Dataset entries:
---

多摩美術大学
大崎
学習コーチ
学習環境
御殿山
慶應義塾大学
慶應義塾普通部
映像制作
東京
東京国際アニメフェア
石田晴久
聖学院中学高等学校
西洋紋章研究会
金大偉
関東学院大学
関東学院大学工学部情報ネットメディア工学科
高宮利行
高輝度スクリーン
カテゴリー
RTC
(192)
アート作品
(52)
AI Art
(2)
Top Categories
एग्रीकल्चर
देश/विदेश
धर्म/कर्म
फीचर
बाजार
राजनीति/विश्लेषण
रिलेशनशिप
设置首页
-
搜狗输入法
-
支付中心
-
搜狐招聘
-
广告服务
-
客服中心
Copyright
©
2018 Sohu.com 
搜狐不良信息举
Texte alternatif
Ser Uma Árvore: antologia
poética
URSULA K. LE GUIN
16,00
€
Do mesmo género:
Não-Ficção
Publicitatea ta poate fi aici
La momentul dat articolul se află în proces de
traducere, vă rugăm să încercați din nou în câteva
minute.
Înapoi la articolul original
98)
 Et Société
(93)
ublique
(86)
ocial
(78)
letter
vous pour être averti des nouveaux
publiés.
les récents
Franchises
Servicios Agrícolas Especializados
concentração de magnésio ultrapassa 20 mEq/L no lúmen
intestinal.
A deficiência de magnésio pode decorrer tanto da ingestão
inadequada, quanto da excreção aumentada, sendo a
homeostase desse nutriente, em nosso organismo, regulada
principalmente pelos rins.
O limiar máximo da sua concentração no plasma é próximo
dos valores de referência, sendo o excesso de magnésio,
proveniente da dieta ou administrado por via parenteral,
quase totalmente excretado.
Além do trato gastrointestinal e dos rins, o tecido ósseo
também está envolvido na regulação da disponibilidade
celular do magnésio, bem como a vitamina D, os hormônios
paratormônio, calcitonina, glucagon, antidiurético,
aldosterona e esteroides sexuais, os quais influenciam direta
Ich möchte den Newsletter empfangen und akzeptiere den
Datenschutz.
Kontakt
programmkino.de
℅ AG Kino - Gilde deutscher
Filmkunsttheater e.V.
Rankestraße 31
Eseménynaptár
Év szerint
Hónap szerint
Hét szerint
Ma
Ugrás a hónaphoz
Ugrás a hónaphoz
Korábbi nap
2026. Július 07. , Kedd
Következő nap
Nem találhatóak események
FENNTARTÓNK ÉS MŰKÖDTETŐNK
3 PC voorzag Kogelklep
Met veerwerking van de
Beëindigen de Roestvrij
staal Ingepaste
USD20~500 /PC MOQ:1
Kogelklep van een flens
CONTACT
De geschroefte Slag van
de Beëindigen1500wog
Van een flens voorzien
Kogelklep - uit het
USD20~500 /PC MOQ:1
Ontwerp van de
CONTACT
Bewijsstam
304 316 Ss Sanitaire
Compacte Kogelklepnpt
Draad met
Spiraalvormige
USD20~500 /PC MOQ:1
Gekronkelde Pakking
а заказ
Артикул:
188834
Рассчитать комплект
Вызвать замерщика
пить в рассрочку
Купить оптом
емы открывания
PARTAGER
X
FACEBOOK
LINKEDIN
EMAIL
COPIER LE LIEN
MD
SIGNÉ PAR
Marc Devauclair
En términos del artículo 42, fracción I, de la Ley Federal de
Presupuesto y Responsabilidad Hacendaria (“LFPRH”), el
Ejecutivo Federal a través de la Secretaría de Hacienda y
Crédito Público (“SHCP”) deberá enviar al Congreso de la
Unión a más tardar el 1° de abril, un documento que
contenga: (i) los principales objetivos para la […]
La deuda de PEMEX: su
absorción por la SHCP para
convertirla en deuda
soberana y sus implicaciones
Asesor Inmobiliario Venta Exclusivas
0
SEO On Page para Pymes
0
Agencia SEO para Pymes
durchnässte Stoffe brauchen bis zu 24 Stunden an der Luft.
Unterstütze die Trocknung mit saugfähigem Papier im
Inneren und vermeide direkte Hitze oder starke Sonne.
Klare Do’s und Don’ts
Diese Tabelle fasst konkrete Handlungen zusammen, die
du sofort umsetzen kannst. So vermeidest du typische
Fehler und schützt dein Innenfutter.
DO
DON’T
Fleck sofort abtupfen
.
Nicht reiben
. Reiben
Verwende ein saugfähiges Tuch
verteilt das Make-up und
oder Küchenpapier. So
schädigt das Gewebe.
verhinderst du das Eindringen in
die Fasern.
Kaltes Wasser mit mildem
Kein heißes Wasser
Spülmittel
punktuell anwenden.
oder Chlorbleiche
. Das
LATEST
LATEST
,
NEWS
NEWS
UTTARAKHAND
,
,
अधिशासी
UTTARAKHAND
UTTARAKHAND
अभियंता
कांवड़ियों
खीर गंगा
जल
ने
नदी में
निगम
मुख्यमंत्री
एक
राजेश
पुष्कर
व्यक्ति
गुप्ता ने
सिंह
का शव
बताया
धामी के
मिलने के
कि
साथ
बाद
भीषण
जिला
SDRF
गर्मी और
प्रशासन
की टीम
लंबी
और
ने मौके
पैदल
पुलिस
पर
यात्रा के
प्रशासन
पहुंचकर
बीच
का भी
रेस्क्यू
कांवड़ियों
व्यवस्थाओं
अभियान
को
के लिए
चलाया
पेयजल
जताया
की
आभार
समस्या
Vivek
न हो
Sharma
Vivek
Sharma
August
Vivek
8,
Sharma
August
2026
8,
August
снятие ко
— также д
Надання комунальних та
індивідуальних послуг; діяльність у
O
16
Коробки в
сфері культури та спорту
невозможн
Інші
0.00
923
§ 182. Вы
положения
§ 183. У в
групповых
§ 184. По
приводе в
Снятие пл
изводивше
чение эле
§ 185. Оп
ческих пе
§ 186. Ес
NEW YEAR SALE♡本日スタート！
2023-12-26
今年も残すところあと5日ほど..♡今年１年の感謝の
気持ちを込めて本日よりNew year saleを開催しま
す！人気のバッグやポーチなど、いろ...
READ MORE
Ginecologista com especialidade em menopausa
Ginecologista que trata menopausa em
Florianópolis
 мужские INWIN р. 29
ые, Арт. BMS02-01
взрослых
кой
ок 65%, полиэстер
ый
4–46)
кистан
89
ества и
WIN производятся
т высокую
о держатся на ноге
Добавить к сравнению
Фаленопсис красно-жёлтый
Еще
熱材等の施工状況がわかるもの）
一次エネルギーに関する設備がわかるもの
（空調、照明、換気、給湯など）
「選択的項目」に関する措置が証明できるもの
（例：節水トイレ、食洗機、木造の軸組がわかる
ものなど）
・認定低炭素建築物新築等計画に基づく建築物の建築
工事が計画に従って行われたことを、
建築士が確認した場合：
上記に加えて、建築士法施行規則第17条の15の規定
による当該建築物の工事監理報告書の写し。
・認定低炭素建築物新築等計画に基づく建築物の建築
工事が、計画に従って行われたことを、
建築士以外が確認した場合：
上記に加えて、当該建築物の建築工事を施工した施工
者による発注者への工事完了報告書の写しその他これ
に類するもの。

---

• [EXERCISE DETAILS] Set the entries above down once more, exactly as they stand.

• [SOLUTION FOR THIS TASK]
多摩美術大学
大崎
学習コーチ
学習環境
御殿山
慶應義塾大学
慶應義塾普通部
映像制作
東京
東京国際アニメフェア
石田晴久
聖学院中学高等学校
西洋紋章研究会
金大偉
関東学院大学
関東学院大学工学部情報ネットメディア工学科
高宮利行
高輝度スクリーン
カテゴリー
RTC
(192)
アート作品
(52)
AI Art
(2)
Top Categories
एग्रीकल्चर
देश/विदेश
धर्म/कर्म
फीचर
बाजार
राजनीति/विश्लेषण
रिलेशनशिप
设置首页
-
搜狗输入法
-
支付中心
-
搜狐招聘
-
广告服务
-
客服中心
Copyright
©
2018 Sohu.com 
搜狐不良信息举
Texte alternatif
Ser Uma Árvore: antologia
poética
URSULA K. LE GUIN
16,00
€
Do mesmo género:
Não-Ficção
Publicitatea ta poate fi aici
La momentul dat articolul se află în proces de
traducere, vă rugăm să încercați din nou în câteva
minute.
Înapoi la articolul original
98)
 Et Société
(93)
ublique
(86)
ocial
(78)
letter
vous pour être averti des nouveaux
publiés.
les récents
Franchises
Servicios Agrícolas Especializados
concentração de magnésio ultrapassa 20 mEq/L no lúmen
intestinal.
A deficiência de magnésio pode decorrer tanto da ingestão
inadequada, quanto da excreção aumentada, sendo a
homeostase desse nutriente, em nosso organismo, regulada
principalmente pelos rins.
O limiar máximo da sua concentração no plasma é próximo
dos valores de referência, sendo o excesso de magnésio,
proveniente da dieta ou administrado por via parenteral,
quase totalmente excretado.
Além do trato gastrointestinal e dos rins, o tecido ósseo
também está envolvido na regulação da disponibilidade
celular do magnésio, bem como a vitamina D, os hormônios
paratormônio, calcitonina, glucagon, antidiurético,
aldosterona e esteroides sexuais, os quais influenciam direta
Ich möchte den Newsletter empfangen und akzeptiere den
Datenschutz.
Kontakt
programmkino.de
℅ AG Kino - Gilde deutscher
Filmkunsttheater e.V.
Rankestraße 31
Eseménynaptár
Év szerint
Hónap szerint
Hét szerint
Ma
Ugrás a hónaphoz
Ugrás a hónaphoz
Korábbi nap
2026. Július 07. , Kedd
Következő nap
Nem találhatóak események
FENNTARTÓNK ÉS MŰKÖDTETŐNK
3 PC voorzag Kogelklep
Met veerwerking van de
Beëindigen de Roestvrij
staal Ingepaste
USD20~500 /PC MOQ:1
Kogelklep van een flens
CONTACT
De geschroefte Slag van
de Beëindigen1500wog
Van een flens voorzien
Kogelklep - uit het
USD20~500 /PC MOQ:1
Ontwerp van de
CONTACT
Bewijsstam
304 316 Ss Sanitaire
Compacte Kogelklepnpt
Draad met
Spiraalvormige
USD20~500 /PC MOQ:1
Gekronkelde Pakking
а заказ
Артикул:
188834
Рассчитать комплект
Вызвать замерщика
пить в рассрочку
Купить оптом
емы открывания
PARTAGER
X
FACEBOOK
LINKEDIN
EMAIL
COPIER LE LIEN
MD
SIGNÉ PAR
Marc Devauclair
En términos del artículo 42, fracción I, de la Ley Federal de
Presupuesto y Responsabilidad Hacendaria (“LFPRH”), el
Ejecutivo Federal a través de la Secretaría de Hacienda y
Crédito Público (“SHCP”) deberá enviar al Congreso de la
Unión a más tardar el 1° de abril, un documento que
contenga: (i) los principales objetivos para la […]
La deuda de PEMEX: su
absorción por la SHCP para
convertirla en deuda
soberana y sus implicaciones
Asesor Inmobiliario Venta Exclusivas
0
SEO On Page para Pymes
0
Agencia SEO para Pymes
durchnässte Stoffe brauchen bis zu 24 Stunden an der Luft.
Unterstütze die Trocknung mit saugfähigem Papier im
Inneren und vermeide direkte Hitze oder starke Sonne.
Klare Do’s und Don’ts
Diese Tabelle fasst konkrete Handlungen zusammen, die
du sofort umsetzen kannst. So vermeidest du typische
Fehler und schützt dein Innenfutter.
DO
DON’T
Fleck sofort abtupfen
.
Nicht reiben
. Reiben
Verwende ein saugfähiges Tuch
verteilt das Make-up und
oder Küchenpapier. So
schädigt das Gewebe.
verhinderst du das Eindringen in
die Fasern.
Kaltes Wasser mit mildem
Kein heißes Wasser
Spülmittel
punktuell anwenden.
oder Chlorbleiche
. Das
LATEST
LATEST
,
NEWS
NEWS
UTTARAKHAND
,
,
अधिशासी
UTTARAKHAND
UTTARAKHAND
अभियंता
कांवड़ियों
खीर गंगा
जल
ने
नदी में
निगम
मुख्यमंत्री
एक
राजेश
पुष्कर
व्यक्ति
गुप्ता ने
सिंह
का शव
बताया
धामी के
मिलने के
कि
साथ
बाद
भीषण
जिला
SDRF
गर्मी और
प्रशासन
की टीम
लंबी
और
ने मौके
पैदल
पुलिस
पर
यात्रा के
प्रशासन
पहुंचकर
बीच
का भी
रेस्क्यू
कांवड़ियों
व्यवस्थाओं
अभियान
को
के लिए
चलाया
पेयजल
जताया
की
आभार
समस्या
Vivek
न हो
Sharma
Vivek
Sharma
August
Vivek
8,
Sharma
August
2026
8,
August
снятие ко
— также д
Надання комунальних та
індивідуальних послуг; діяльність у
O
16
Коробки в
сфері культури та спорту
невозможн
Інші
0.00
923
§ 182. Вы
положения
§ 183. У в
групповых
§ 184. По
приводе в
Снятие пл
изводивше
чение эле
§ 185. Оп
ческих пе
§ 186. Ес
NEW YEAR SALE♡本日スタート！
2023-12-26
今年も残すところあと5日ほど..♡今年１年の感謝の
気持ちを込めて本日よりNew year saleを開催しま
す！人気のバッグやポーチなど、いろ...
READ MORE
Ginecologista com especialidade em menopausa
Ginecologista que trata menopausa em
Florianópolis
 мужские INWIN р. 29
ые, Арт. BMS02-01
взрослых
кой
ок 65%, полиэстер
ый
4–46)
кистан
89
ества и
WIN производятся
т высокую
о держатся на ноге
Добавить к сравнению
Фаленопсис красно-жёлтый
Еще
熱材等の施工状況がわかるもの）
一次エネルギーに関する設備がわかるもの
（空調、照明、換気、給湯など）
「選択的項目」に関する措置が証明できるもの
（例：節水トイレ、食洗機、木造の軸組がわかる
ものなど）
・認定低炭素建築物新築等計画に基づく建築物の建築
工事が計画に従って行われたことを、
建築士が確認した場合：
上記に加えて、建築士法施行規則第17条の15の規定
による当該建築物の工事監理報告書の写し。
・認定低炭素建築物新築等計画に基づく建築物の建築
工事が、計画に従って行われたことを、
建築士以外が確認した場合：
上記に加えて、当該建築物の建築工事を施工した施工
者による発注者への工事完了報告書の写しその他これ
に類するもの。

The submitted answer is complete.